Convert every line of the data below into a JSON list of strings, one string per line, leaving out any blank lines.
[BEGIN]
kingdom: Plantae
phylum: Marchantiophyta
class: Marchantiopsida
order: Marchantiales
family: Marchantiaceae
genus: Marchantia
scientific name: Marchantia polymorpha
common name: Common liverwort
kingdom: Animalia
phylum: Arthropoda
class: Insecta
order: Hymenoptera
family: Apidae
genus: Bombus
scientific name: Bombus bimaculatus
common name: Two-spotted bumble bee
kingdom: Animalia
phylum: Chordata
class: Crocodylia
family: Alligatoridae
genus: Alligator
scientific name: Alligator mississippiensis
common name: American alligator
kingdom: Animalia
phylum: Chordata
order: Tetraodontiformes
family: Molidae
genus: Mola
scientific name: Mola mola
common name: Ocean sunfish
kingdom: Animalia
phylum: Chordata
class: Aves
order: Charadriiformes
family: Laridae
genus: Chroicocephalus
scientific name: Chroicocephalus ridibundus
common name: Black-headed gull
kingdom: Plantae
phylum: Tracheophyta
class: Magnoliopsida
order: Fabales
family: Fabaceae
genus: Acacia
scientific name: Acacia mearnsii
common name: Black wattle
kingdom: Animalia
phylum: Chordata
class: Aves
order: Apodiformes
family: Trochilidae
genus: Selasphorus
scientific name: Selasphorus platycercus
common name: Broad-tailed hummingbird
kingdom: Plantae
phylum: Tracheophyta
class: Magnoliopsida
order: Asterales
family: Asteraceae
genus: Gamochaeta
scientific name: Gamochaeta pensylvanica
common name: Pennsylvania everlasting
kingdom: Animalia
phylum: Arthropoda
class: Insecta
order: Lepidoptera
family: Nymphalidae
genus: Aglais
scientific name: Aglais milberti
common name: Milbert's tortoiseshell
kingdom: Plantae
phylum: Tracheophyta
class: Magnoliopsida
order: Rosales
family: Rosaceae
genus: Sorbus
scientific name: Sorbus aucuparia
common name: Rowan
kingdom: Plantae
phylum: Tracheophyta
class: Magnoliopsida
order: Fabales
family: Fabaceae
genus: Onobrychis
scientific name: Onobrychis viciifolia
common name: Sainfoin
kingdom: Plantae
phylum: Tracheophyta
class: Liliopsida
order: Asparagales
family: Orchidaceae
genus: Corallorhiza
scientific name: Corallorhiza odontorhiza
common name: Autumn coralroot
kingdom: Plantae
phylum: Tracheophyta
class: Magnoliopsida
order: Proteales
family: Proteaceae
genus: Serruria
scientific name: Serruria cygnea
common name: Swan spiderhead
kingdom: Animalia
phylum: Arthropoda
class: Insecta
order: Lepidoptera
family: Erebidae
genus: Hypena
[END]
* [FINAL ANSWER]:
[
  "kingdom: Plantae",
  "phylum: Marchantiophyta",
  "class: Marchantiopsida",
  "order: Marchantiales",
  "family: Marchantiaceae",
  "genus: Marchantia",
  "scientific name: Marchantia polymorpha",
  "common name: Common liverwort",
  "kingdom: Animalia",
  "phylum: Arthropoda",
  "class: Insecta",
  "order: Hymenoptera",
  "family: Apidae",
  "genus: Bombus",
  "scientific name: Bombus bimaculatus",
  "common name: Two-spotted bumble bee",
  "kingdom: Animalia",
  "phylum: Chordata",
  "class: Crocodylia",
  "family: Alligatoridae",
  "genus: Alligator",
  "scientific name: Alligator mississippiensis",
  "common name: American alligator",
  "kingdom: Animalia",
  "phylum: Chordata",
  "order: Tetraodontiformes",
  "family: Molidae",
  "genus: Mola",
  "scientific name: Mola mola",
  "common name: Ocean sunfish",
  "kingdom: Animalia",
  "phylum: Chordata",
  "class: Aves",
  "order: Charadriiformes",
  "family: Laridae",
  "genus: Chroicocephalus",
  "scientific name: Chroicocephalus ridibundus",
  "common name: Black-headed gull",
  "kingdom: Plantae",
  "phylum: Tracheophyta",
  "class: Magnoliopsida",
  "order: Fabales",
  "family: Fabaceae",
  "genus: Acacia",
  "scientific name: Acacia mearnsii",
  "common name: Black wattle",
  "kingdom: Animalia",
  "phylum: Chordata",
  "class: Aves",
  "order: Apodiformes",
  "family: Trochilidae",
  "genus: Selasphorus",
  "scientific name: Selasphorus platycercus",
  "common name: Broad-tailed hummingbird",
  "kingdom: Plantae",
  "phylum: Tracheophyta",
  "class: Magnoliopsida",
  "order: Asterales",
  "family: Asteraceae",
  "genus: Gamochaeta",
  "scientific name: Gamochaeta pensylvanica",
  "common name: Pennsylvania everlasting",
  "kingdom: Animalia",
  "phylum: Arthropoda",
  "class: Insecta",
  "order: Lepidoptera",
  "family: Nymphalidae",
  "genus: Aglais",
  "scientific name: Aglais milberti",
  "common name: Milbert's tortoiseshell",
  "kingdom: Plantae",
  "phylum: Tracheophyta",
  "class: Magnoliopsida",
  "order: Rosales",
  "family: Rosaceae",
  "genus: Sorbus",
  "scientific name: Sorbus aucuparia",
  "common name: Rowan",
  "kingdom: Plantae",
  "phylum: Tracheophyta",
  "class: Magnoliopsida",
  "order: Fabales",
  "family: Fabaceae",
  "genus: Onobrychis",
  "scientific name: Onobrychis viciifolia",
  "common name: Sainfoin",
  "kingdom: Plantae",
  "phylum: Tracheophyta",
  "class: Liliopsida",
  "order: Asparagales",
  "family: Orchidaceae",
  "genus: Corallorhiza",
  "scientific name: Corallorhiza odontorhiza",
  "common name: Autumn coralroot",
  "kingdom: Plantae",
  "phylum: Tracheophyta",
  "class: Magnoliopsida",
  "order: Proteales",
  "family: Proteaceae",
  "genus: Serruria",
  "scientific name: Serruria cygnea",
  "common name: Swan spiderhead",
  "kingdom: Animalia",
  "phylum: Arthropoda",
  "class: Insecta",
  "order: Lepidoptera",
  "family: Erebidae",
  "genus: Hypena"
]